Increasing gender diversity doesn’t just make moral sense, it also makes economic sense.
In a paper recently published in the Journal of Economics and Management Strategy, Sara Fisher Ellison and Wallace P. Mullin looked at anonymous employee surveys between 1995 and 2002 at a professional services firm with more than 60 offices around the country and abroad. The offices ran the gamut in terms of gender diversity: some were all male, some all female, and others were mixed in various ways.
What they found is that higher levels of gender diversity were “positively and significantly associated with office revenue.” The association between greater diversity and higher revenues was so strong, in fact, that going from an all-male office (or an all-female one) to one evenly split along gender lines was associated with a 41 percent increase in revenue (a result so surprising that the researchers included “(!)” next to it).
They aren’t able to definitively say that gender diversity causes higher revenues, but the results still held after they controlled for various geographic characteristics that could impact diversity and revenues. “These results are consistent with a conclusion that the gender diversity of an office improves office performance significantly,” they write.
In explaining why, Ellison noted, “Having a more diverse set of employees means you have a more diverse set of skills,” which “could result in an office that functions better.”
By contrast, the study also found that higher levels of gender diversity is associated with employees saying there are lower levels of cooperation, satisfaction, and morale. Ellison explained the findings thus: “A baseball team entirely composed of catchers could have high esprit de corps,” but “it would not perform very well on the field.”
This phenomenon, that greater diversity demographically leads to greater diversity of skills and therefore increased performance, has been happening throughout the economy over the last 40 years. In a paper last year, researchers from Stanford University and Chicago Booth found that opening professional doors to women and people of color since the 1960s, and thus taking advantage of their talents that had before gone unappreciated, can account for 15 to 20 percent of the growth in aggregate output per worker over that time period. The positive effects of gender diversity have also been proven at the top of the economy.

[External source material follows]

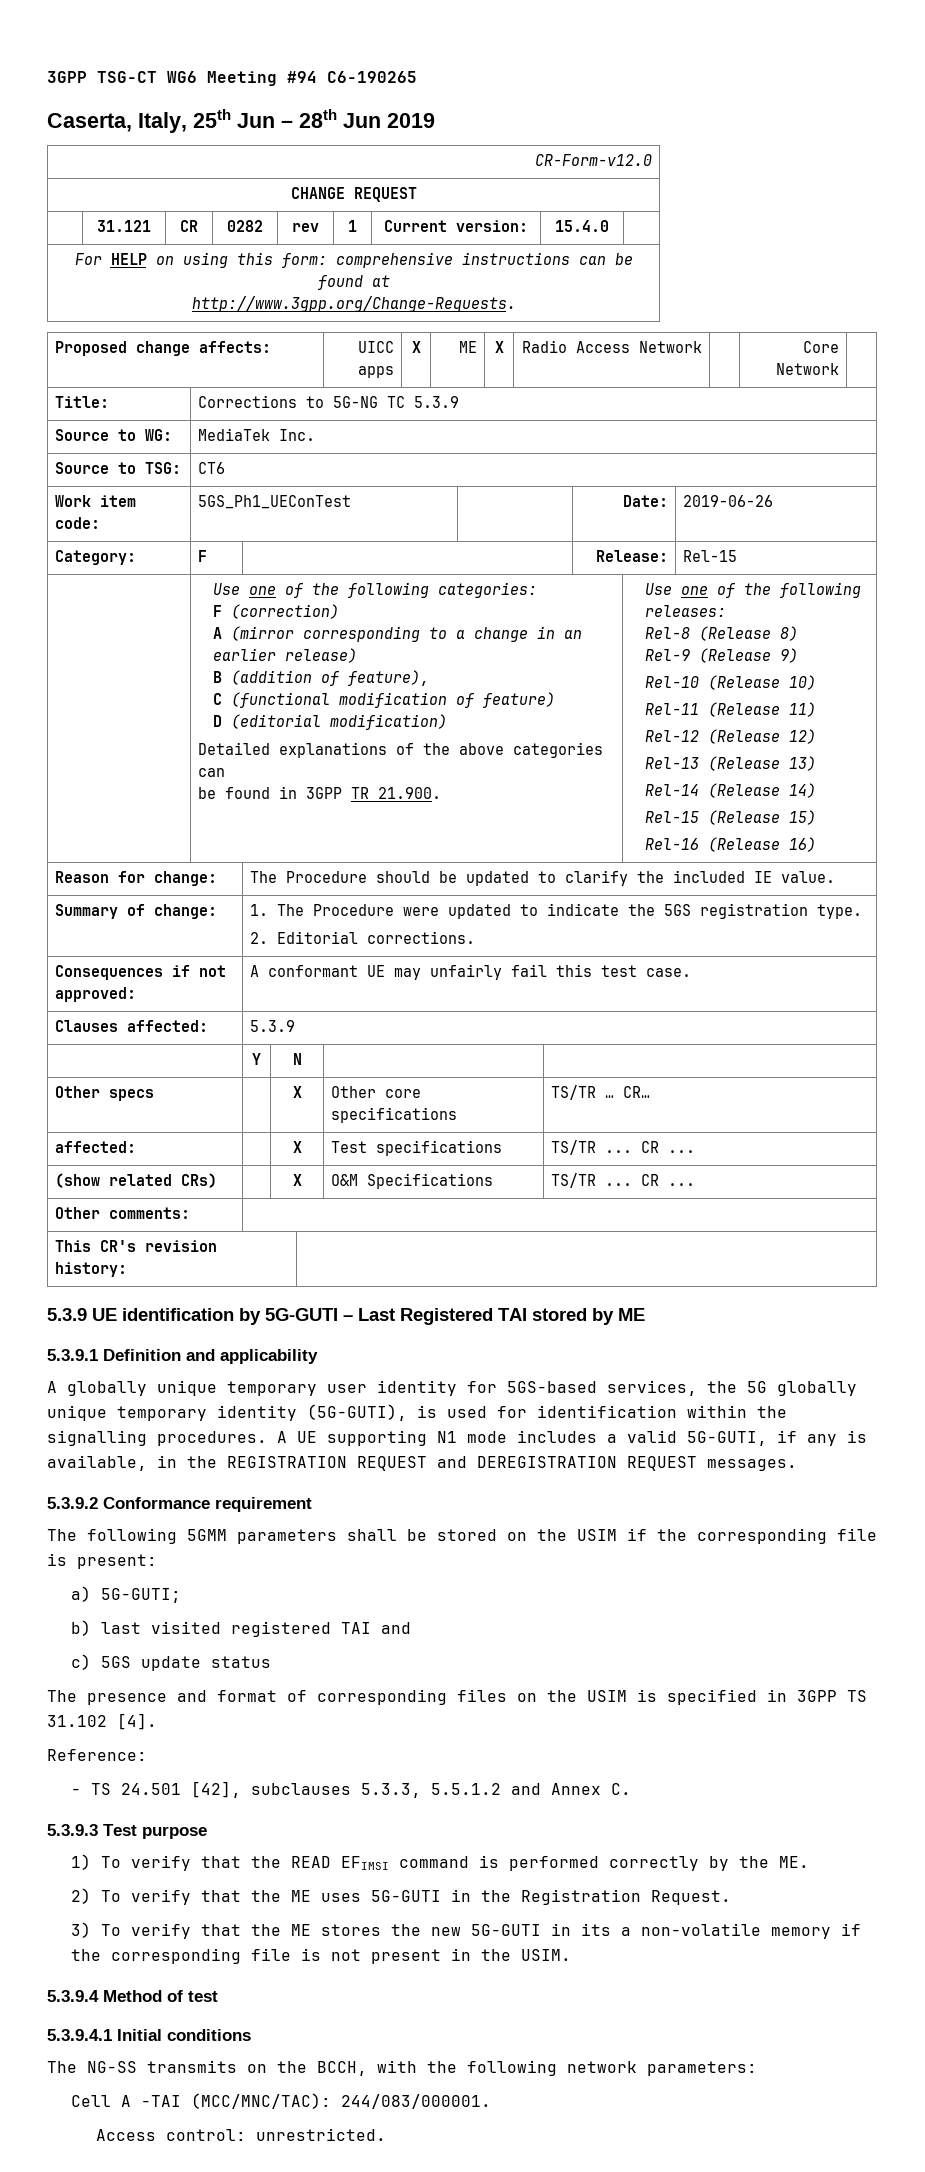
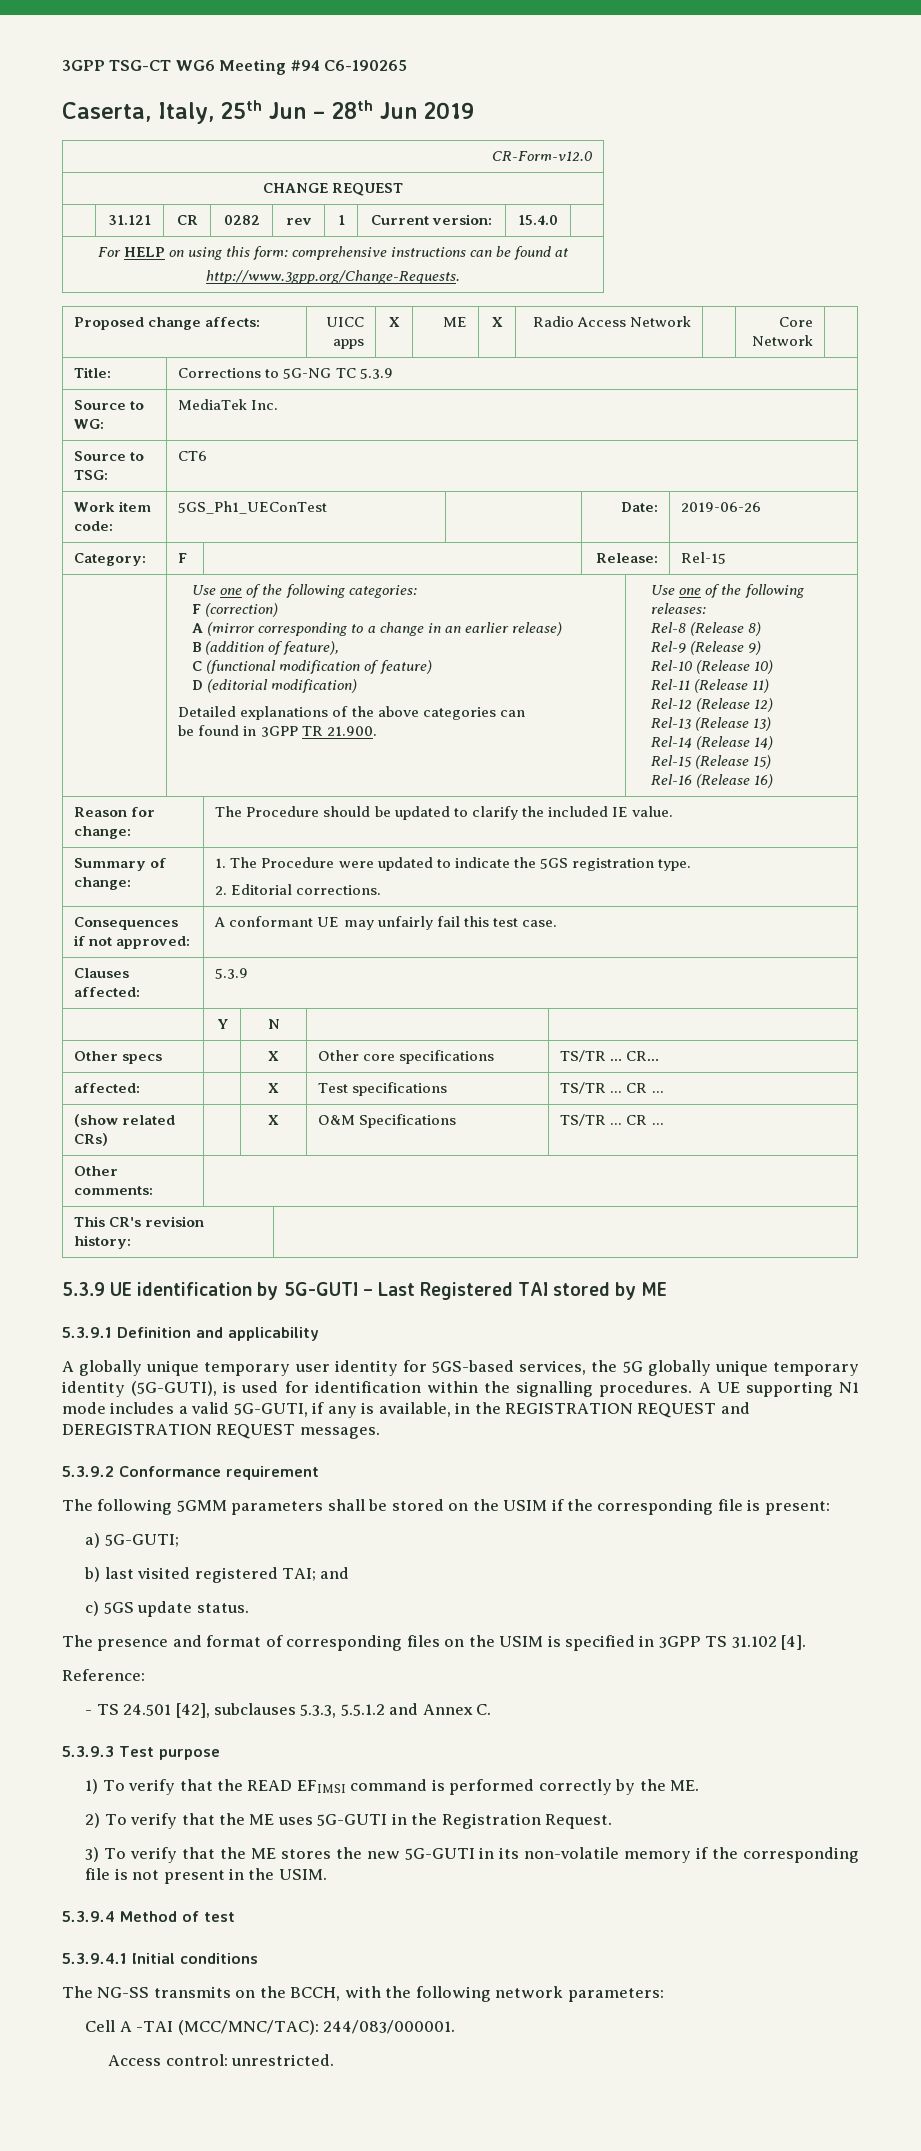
[341,1622,372,1634] TAI -> [282,1568,317,1581] TAI;
[211,1656,272,1668] status -> [196,1603,249,1613] status.
[621,1927,632,1936] a -> (520, 1853) none

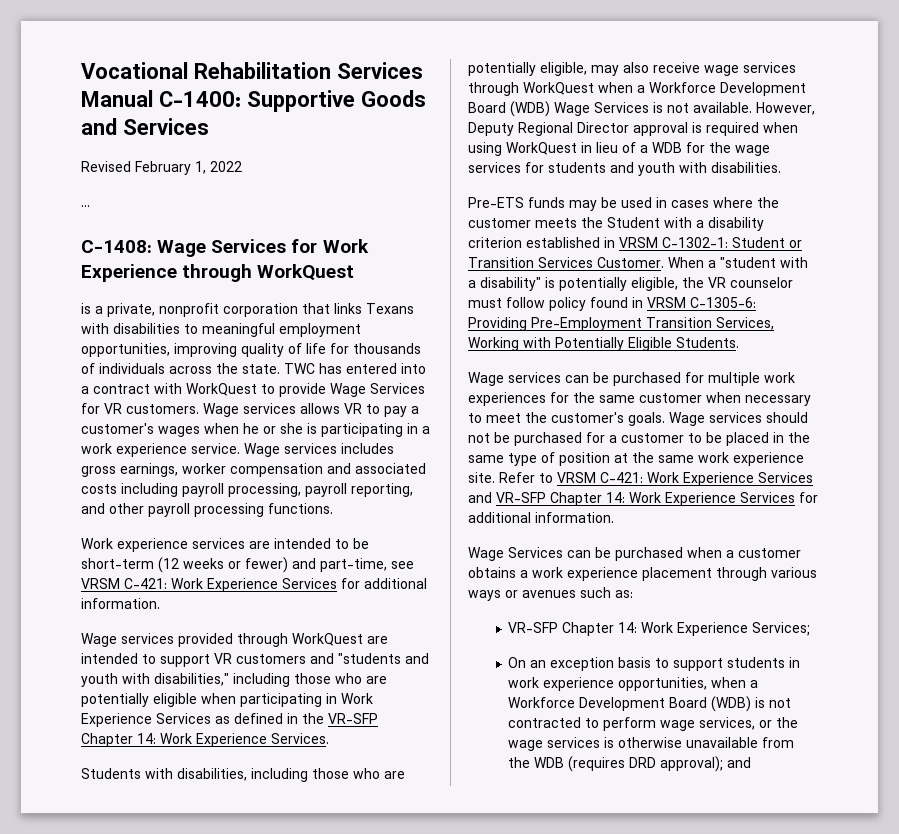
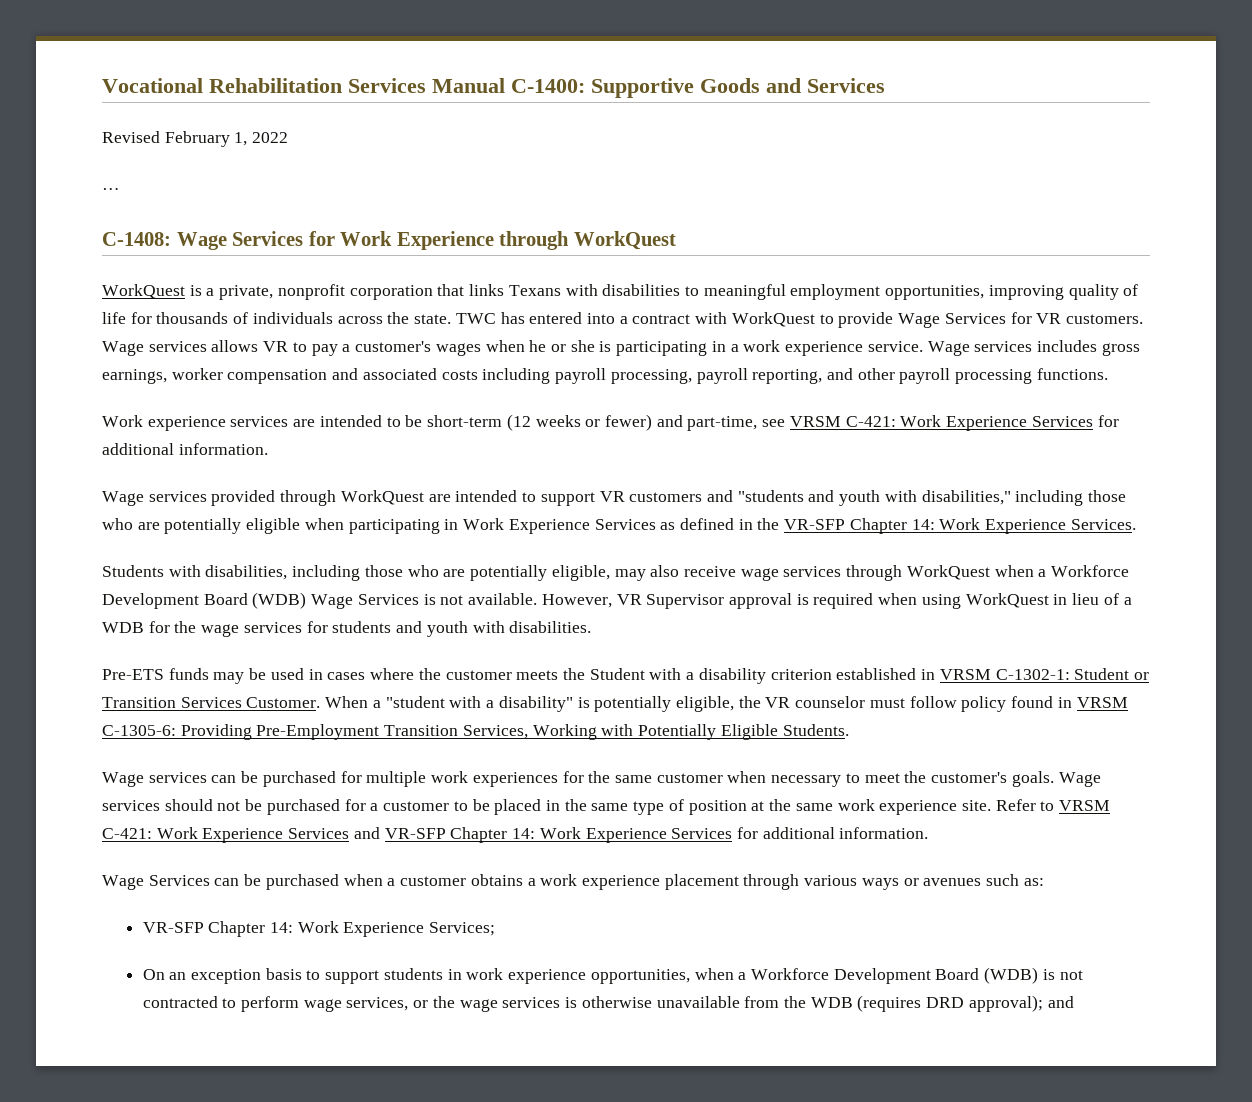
(355, 272) none -> [102,284,185,299] WorkQuest
[468,122,629,136] Deputy Regional Director -> [616,594,725,609] VR Supervisor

But women are still shut out in many industries. They are rare at the top, making up 5 percent of CEOs at Fortune 500 companies, less than 15 percent of executive officers, and less than 17 percent of board members. In technology, they make up just a quarter of all jobs. They’re a third of the country’s lawyers and judges and a pitiful 17 percent of equity partners at the largest law firms. More than three-quarters of entry-level Wall Street jobs went to men this year. Overall, occupational segregation has stalled since the mid-1990s, meaning that women stopped making inroads into male-dominated fields.